Shortly after 8 a.m. on a bright and cool Wednesday morning in May, Tony “Butch” Fessel backs his van up to the garage-style front doors of Karem’s Bait & Beverage, the venerable watering hole and fishing supply shop that looks out on the intersection of Taylorsville Road and Watterson Trail in the heart of Jeffersontown. Fessel has driven from his family-owned business, Wholesale Bait Co. Inc., in Hamilton, Ohio, and is making the first of 14 stops before returning home.

Fessel could probably drive the route with his eyes closed. For the last 56 years he’s been delivering live worms and minnows to Louisville’s bait and tackle stores. He made the first bait delivery to Karem’s in the early 1960s, when then owner Karem Deeb tore down his ice-house, put up a new building and converted the business to a bait-and-beer format.

Today, the shop’s current owner, Fred Jury, sits behind the checkout counter as the genial Fessel methodically counts the inventory of night crawlers, red wrigglers, wax worms and meal worms in a nearby cooler.

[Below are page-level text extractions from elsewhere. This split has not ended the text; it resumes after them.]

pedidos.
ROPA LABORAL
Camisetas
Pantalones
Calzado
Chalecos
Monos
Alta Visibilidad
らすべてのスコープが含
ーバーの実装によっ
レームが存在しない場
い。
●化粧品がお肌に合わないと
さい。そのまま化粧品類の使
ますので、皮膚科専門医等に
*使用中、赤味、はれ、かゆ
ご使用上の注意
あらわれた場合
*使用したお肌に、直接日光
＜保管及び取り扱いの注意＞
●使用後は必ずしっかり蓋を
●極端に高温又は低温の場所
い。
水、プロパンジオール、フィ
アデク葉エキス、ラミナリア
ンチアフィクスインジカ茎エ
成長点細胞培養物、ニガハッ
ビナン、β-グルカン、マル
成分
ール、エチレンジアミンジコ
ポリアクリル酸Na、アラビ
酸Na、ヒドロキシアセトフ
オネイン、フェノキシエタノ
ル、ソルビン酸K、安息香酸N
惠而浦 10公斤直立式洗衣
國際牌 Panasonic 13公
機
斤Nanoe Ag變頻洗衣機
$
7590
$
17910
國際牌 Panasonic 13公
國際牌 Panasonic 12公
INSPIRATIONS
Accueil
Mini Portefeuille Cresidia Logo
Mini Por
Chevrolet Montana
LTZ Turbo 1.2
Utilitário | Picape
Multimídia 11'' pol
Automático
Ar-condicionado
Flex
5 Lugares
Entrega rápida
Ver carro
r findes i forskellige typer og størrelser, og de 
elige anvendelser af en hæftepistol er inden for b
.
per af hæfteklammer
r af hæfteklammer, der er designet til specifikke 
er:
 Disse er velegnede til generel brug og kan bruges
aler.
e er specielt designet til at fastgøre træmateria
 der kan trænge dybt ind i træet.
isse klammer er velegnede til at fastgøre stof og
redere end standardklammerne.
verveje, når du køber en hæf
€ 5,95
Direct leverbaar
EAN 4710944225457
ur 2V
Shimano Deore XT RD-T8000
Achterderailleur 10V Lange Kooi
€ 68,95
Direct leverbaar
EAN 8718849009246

Jury struck the line off his bucket list that read “own a bait and tackle shop” when he bought Karem’s in 1999, six years after he retired. He sums up his little kingdom like this: “No air conditioning, no heat in winter, and, in the back, a one-holer.”

Little else seems to have changed since then, except for a few retailing upgrades and the addition of four television screens. “I think that qualifies us as a sports bar,” Jury quips. Outside, a sign proclaims “Fish, Cold Beer & Liars Club – All Here.” Inside, Karem’s feels like a boy’s club in a man-cave, although Jury protests that about a half-dozen women are among his 50-odd regulars. Placards with folksy sayings compete for attention with stuffed fish, deer heads, photos of men holding prey, memorabilia, cases of beer, and buckets of colorful bobbers, spinners and hooks.

Indeed, tradition lingers in Karem’s like a needle stuck in the groove of an old LP.  The little corner lot, which clings to the ridge that shaped the city’s original grid, has not changed in over 200 years. The property’s first owner held three tavern licenses. The second owner, who operated a wheelwright shop on the site, also had a tavern license. In those days, taverns were information hubs where officials posted new laws and townsfolk gathered to talk politics.